DATA FOR THIS EXERCISE:
----------------

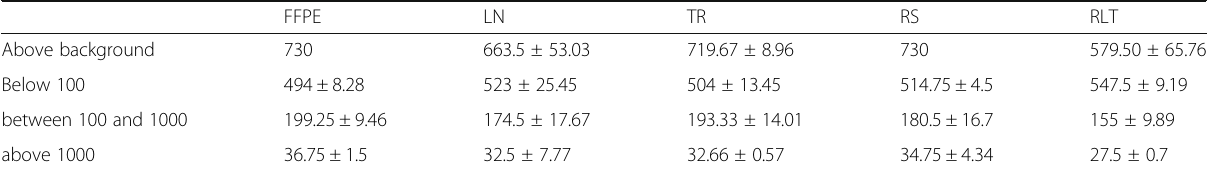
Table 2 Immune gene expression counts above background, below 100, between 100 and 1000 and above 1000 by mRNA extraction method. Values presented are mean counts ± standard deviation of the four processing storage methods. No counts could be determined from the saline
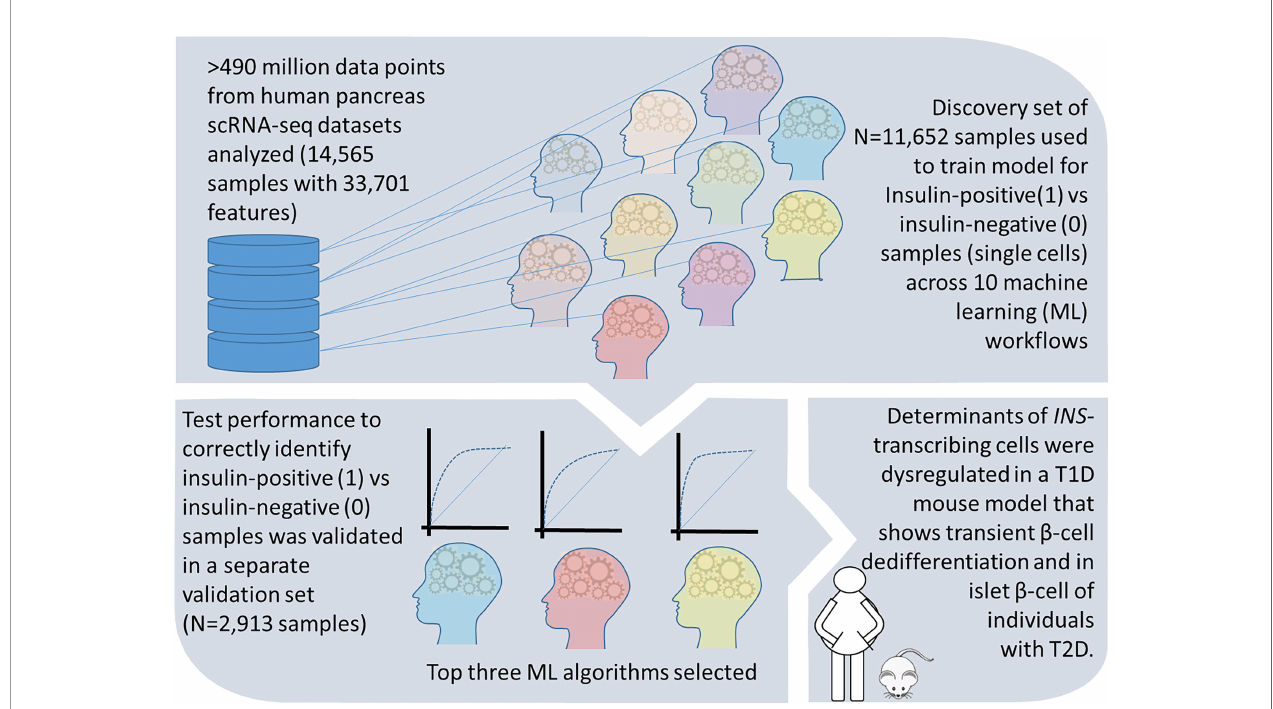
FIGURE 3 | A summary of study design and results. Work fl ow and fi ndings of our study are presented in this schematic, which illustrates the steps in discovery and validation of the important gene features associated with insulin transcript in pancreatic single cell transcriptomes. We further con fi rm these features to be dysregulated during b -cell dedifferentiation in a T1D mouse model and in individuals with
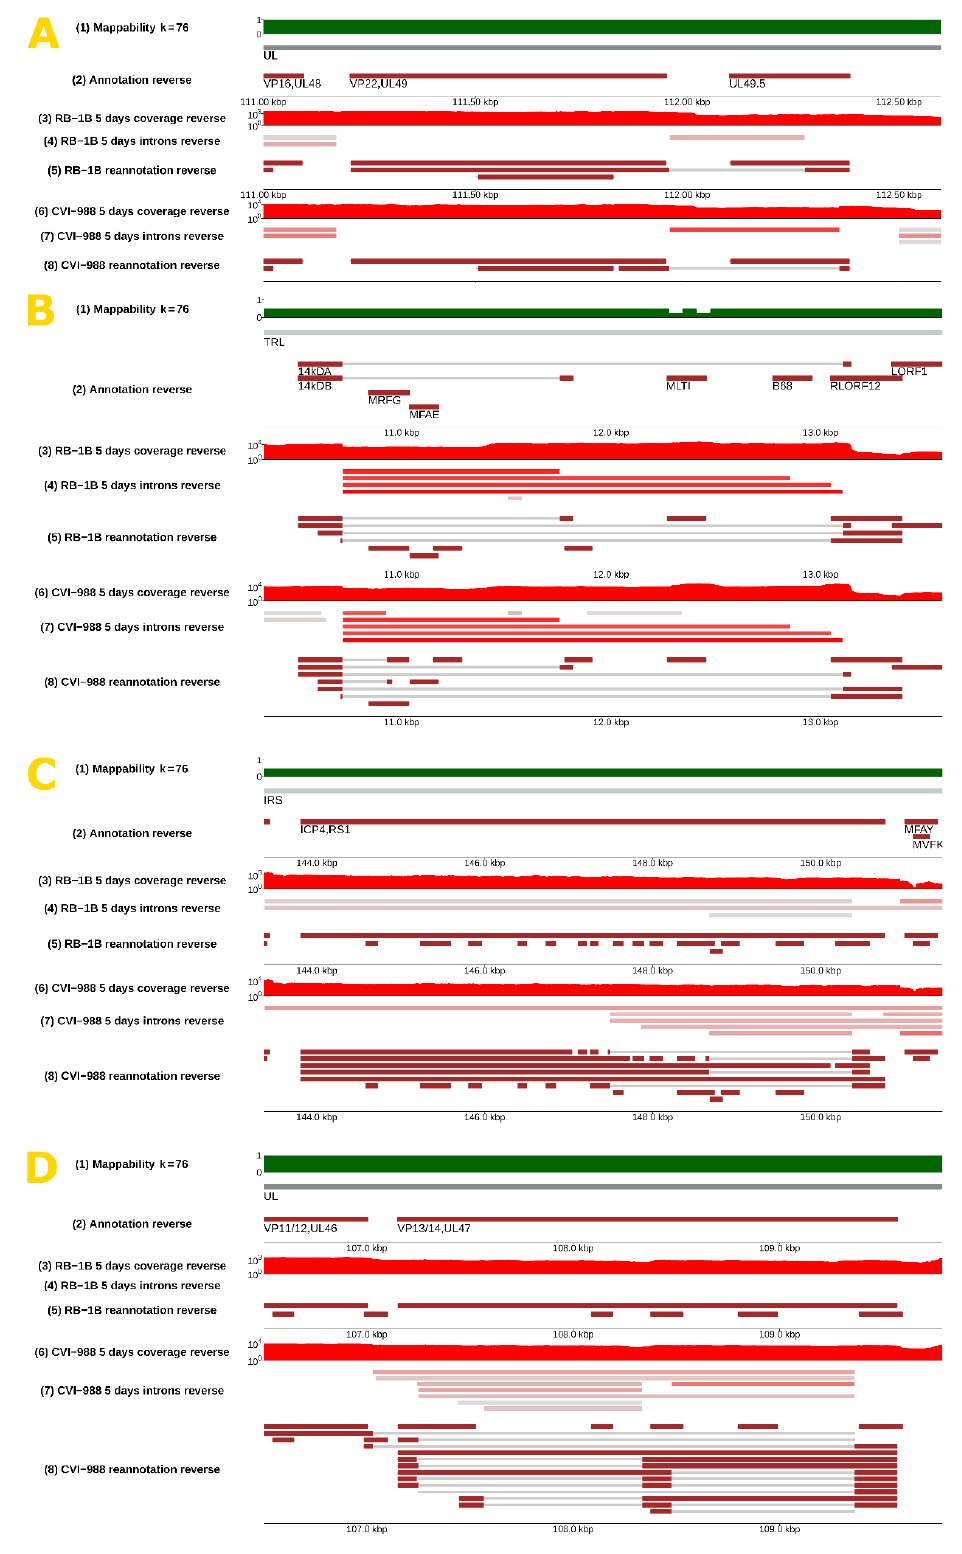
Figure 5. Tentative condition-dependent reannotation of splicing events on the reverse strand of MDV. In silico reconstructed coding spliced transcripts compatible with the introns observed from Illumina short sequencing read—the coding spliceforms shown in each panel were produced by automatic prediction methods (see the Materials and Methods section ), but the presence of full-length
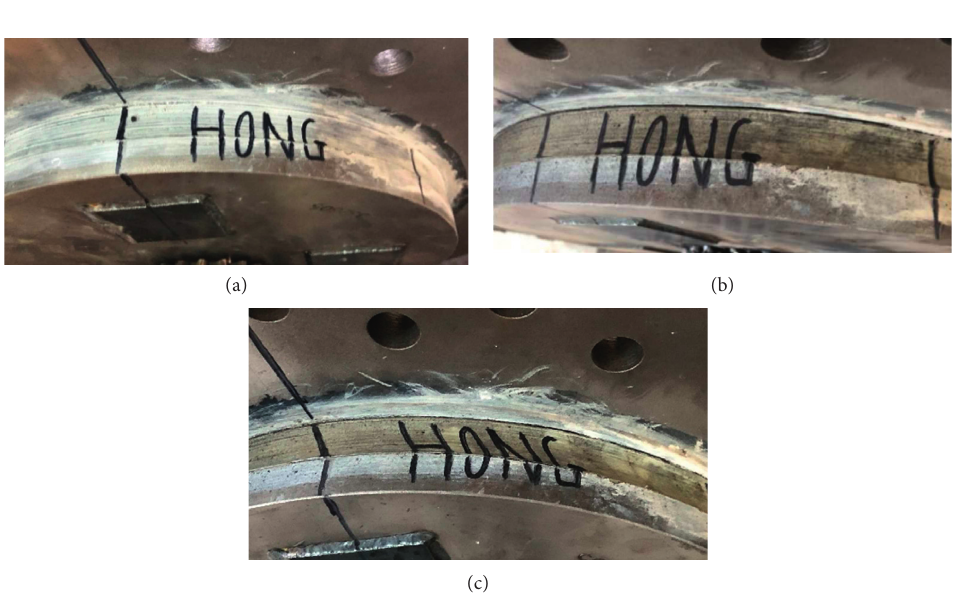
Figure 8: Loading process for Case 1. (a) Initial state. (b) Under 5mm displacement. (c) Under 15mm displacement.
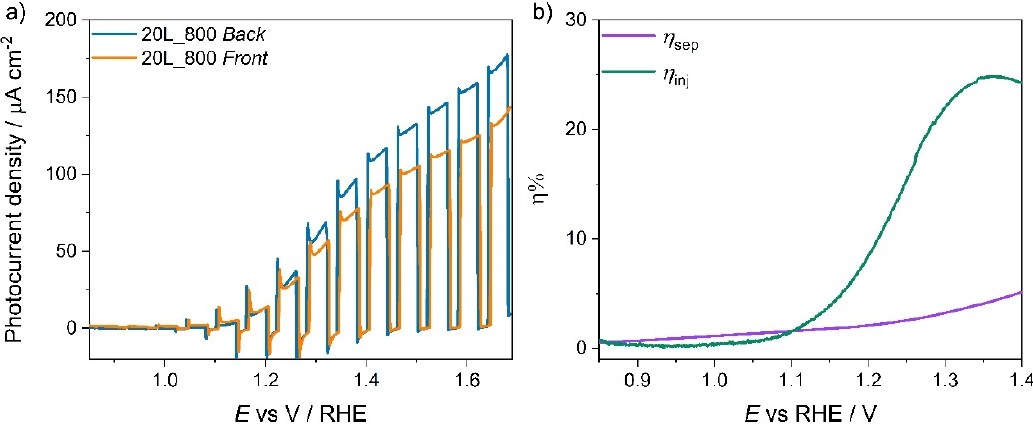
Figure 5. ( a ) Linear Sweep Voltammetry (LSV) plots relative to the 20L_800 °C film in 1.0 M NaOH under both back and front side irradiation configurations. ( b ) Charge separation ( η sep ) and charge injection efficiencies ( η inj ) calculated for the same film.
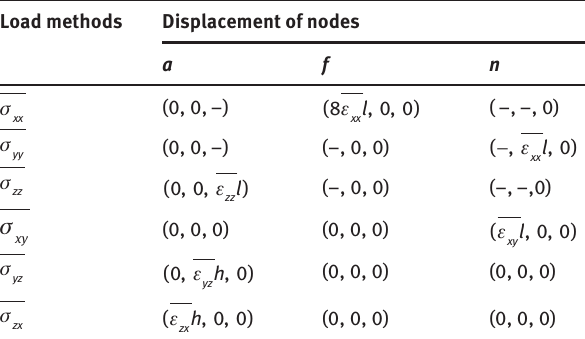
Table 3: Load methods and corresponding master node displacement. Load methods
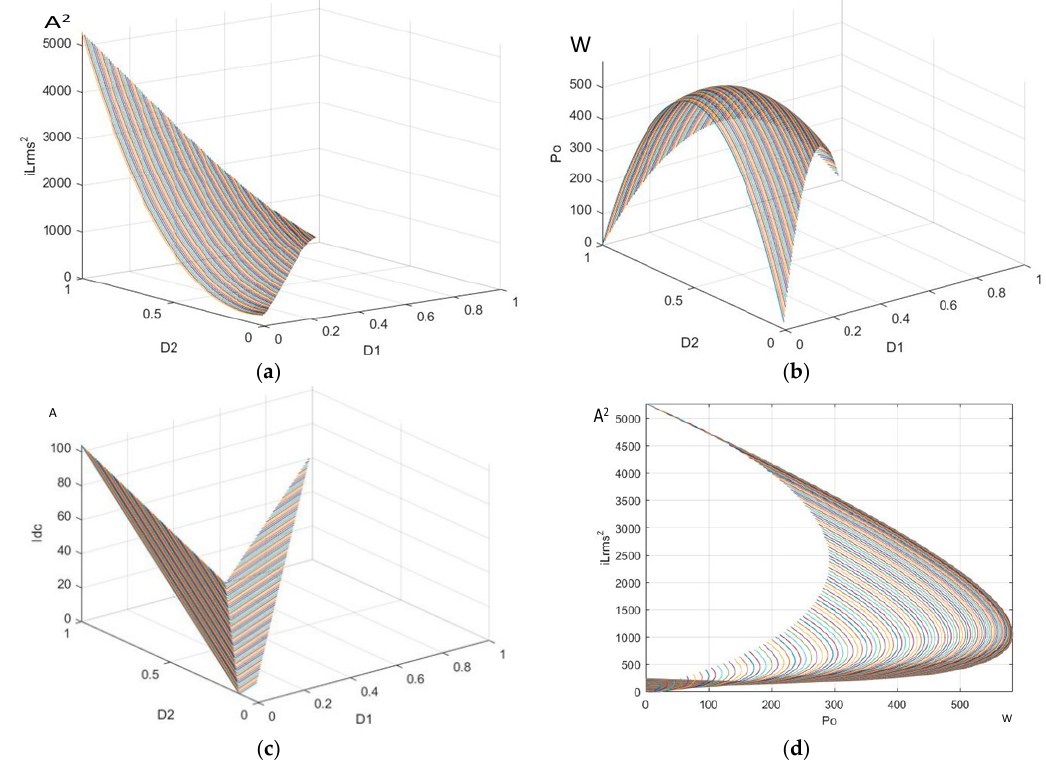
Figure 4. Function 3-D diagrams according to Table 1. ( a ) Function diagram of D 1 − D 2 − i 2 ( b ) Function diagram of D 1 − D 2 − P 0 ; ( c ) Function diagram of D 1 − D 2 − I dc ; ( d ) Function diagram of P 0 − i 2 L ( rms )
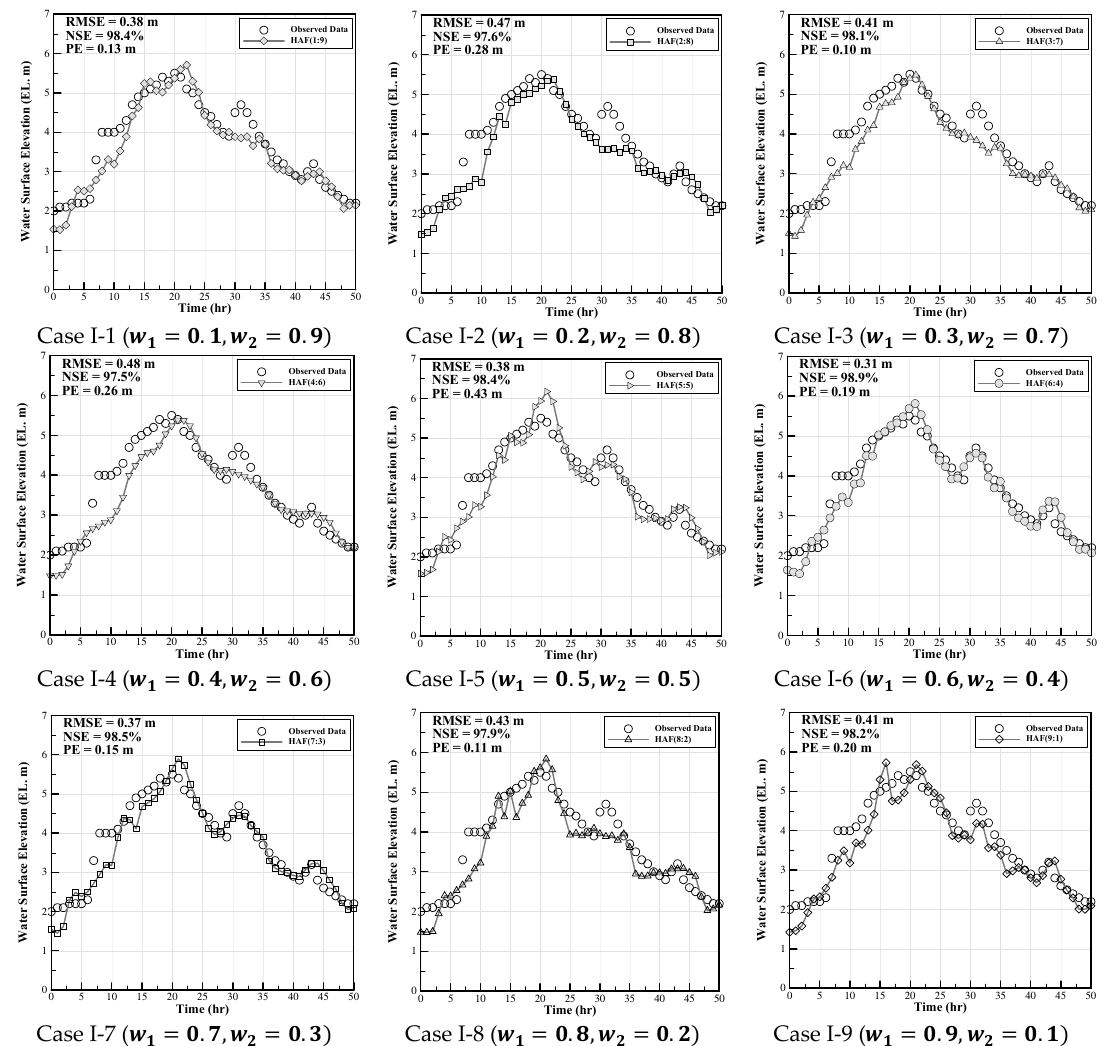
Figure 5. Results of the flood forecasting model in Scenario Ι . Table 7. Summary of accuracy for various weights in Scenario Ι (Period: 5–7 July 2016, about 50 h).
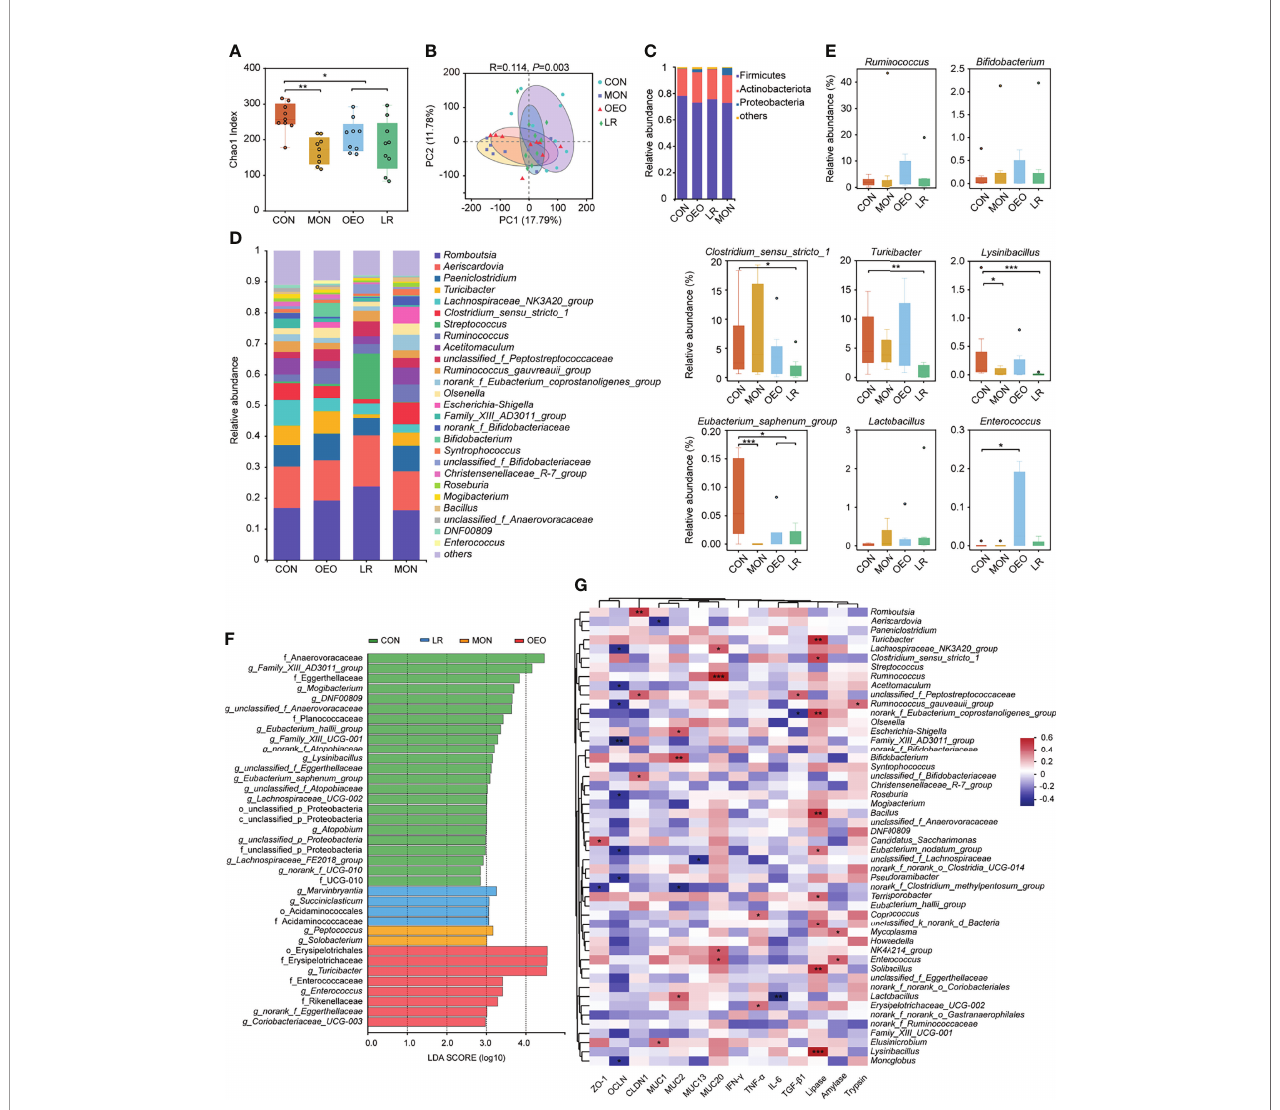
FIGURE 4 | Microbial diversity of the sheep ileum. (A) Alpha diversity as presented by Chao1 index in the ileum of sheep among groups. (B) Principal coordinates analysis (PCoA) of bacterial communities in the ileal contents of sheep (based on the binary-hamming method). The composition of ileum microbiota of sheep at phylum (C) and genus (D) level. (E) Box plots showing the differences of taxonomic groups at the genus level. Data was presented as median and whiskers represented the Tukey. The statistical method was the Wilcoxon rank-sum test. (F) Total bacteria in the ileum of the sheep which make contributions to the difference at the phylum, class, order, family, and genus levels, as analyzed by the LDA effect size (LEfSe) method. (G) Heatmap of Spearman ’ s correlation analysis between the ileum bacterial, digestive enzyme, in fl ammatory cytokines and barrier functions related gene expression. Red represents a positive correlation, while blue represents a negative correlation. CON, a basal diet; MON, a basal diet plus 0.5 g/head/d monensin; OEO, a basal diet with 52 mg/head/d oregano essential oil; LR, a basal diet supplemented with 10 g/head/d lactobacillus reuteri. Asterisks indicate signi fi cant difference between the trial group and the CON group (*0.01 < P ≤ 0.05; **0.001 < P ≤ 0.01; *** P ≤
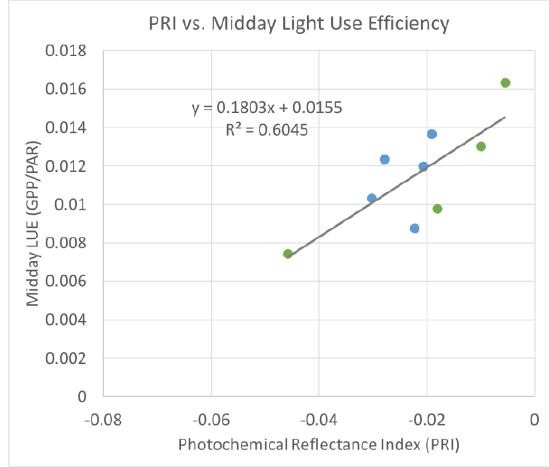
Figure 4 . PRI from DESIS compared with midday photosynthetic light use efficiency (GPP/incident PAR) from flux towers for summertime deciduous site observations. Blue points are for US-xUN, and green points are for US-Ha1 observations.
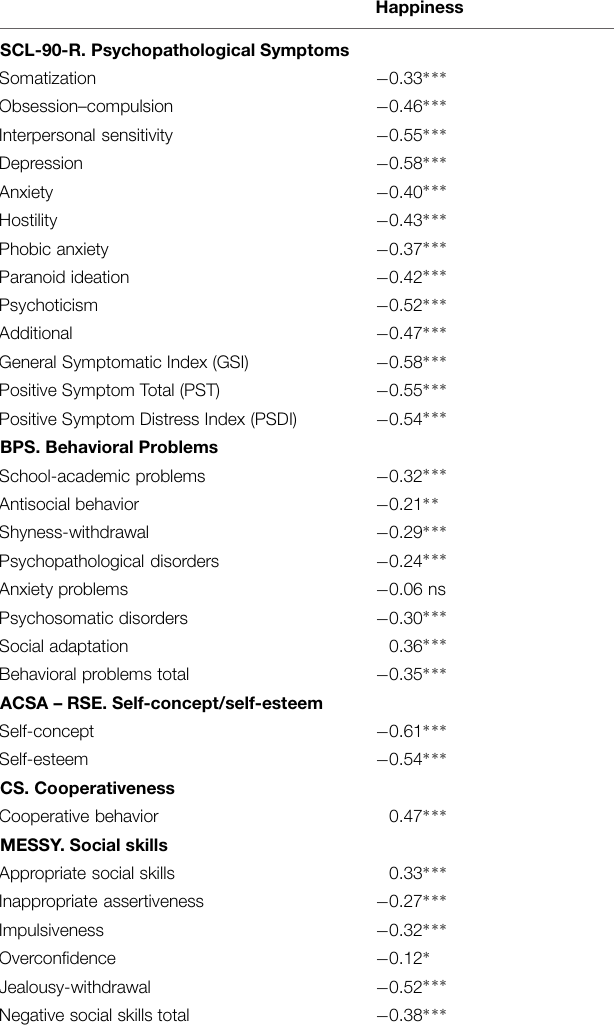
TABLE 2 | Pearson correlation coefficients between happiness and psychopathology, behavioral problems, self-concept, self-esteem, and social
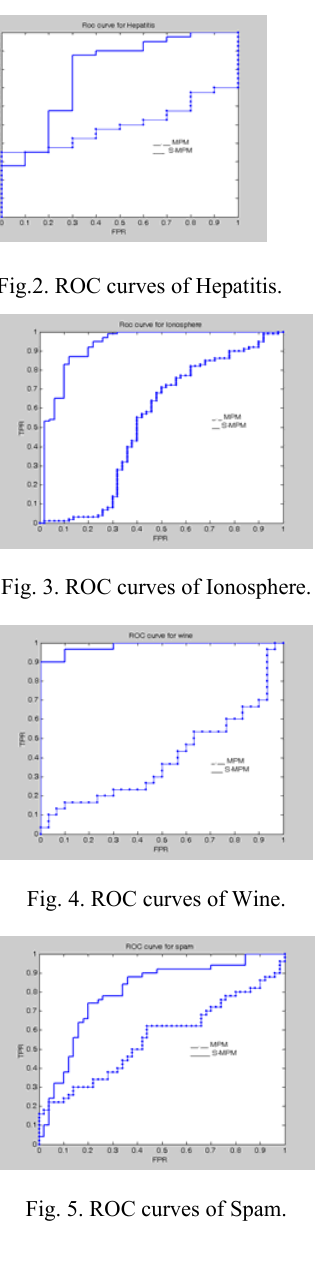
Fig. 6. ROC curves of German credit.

----------------

WHAT YOU WILL DO:
Wherever the word "displacement" appears in the listing above, copy the whole line.

SOLUTION TO THE PROBLEM:
Figure 8: Loading process for Case 1. (a) Initial state. (b) Under 5mm displacement. (c) Under 15mm displacement.
Table 3: Load methods and corresponding master node displacement. Load methods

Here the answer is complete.